Survival curves with univariate analyses (log-rank).

A and B, overall cancer-specific survival (CSS) and recurrence-free survival (RFS) curves for the whole group, respectively. C, T1aN0M0 patients (bold line) had a cumulative 5-year CSS rate of 98.6% compared to 93.1% for T1bN0M0 patients (dotted line). D, 5-year RFS in patients with T1aN0M0 and T1bN0M0 RCC patients (96.5% vs. 90.0%, P < 0.001). E, CSS curves of patients with high grade (dotted line) and low grade (bold line) tumors (91.2% vs. 97.8%, P < 0.001). F, patients with low grade tumors had a longer RFS than did those with high grade tumors (85.5% vs. 95.5%, P < 0.001).

The role of Fuhrman grade in distinguishing prognosis can be only observed in T1b patients.

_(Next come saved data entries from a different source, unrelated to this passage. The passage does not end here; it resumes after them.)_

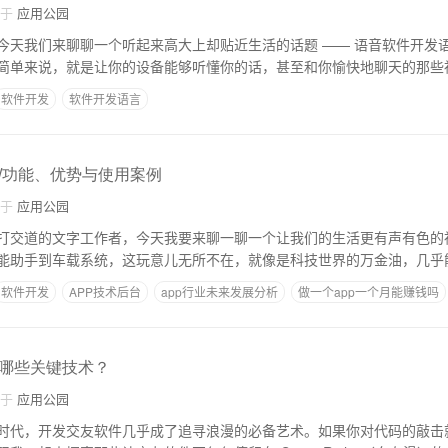
自于
应用公园
今天我们来聊聊一个听起来高大上却贴近生活的话题 —— 语音软件开发
简单来说，就是让你的设备能够听懂你的话，甚至和你愉快地聊天的那些
软件开发
软件开发语言
/功能、优势与使用案例
自于
应用公园
打交道的文字工作者，今天我要来聊一聊一个让我们的生活更有声有色的
能助手到车载系统，这玩意儿无所不在，就像是科技世界的万金油，几乎
软件开发
APP技术后台
app行业未来发展分析
做一个app一个月能赚钱吗
哪些关键技术？
自于
应用公园
时代，开发交友软件几乎成了追寻浪漫的必备艺术。如果你对代码的敲击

A, in T1a patients, the 5-year CSS for patients with low and high Fuhrman grade tumor was 98.9% and 100%, respectively (P = 0.899). B, 5-year RFS rate was not significantly different between T1a patients with low and high Fuhrman grade tumor (96.5% vs. 95.8%, P = 0.797). C and D, T1b patients with low grade tumor had a 5-year CSS of 96.4% and a 5-year RFS of 94.3% compared to 83.1% and 75.3% in high grade patients, respectively (both P < 0.001). CI, confidence interval. Other abbreviations as in Table 2.

Conclusions

For T1N0M0 RCC, the prognosis is excellent. The long-term survival of this Asian cohort is comparable to that in Western reports. Patients with T1b and high Fuhrman grade disease have high risk of tumor recurrence and death, thus need more frequent follow-up.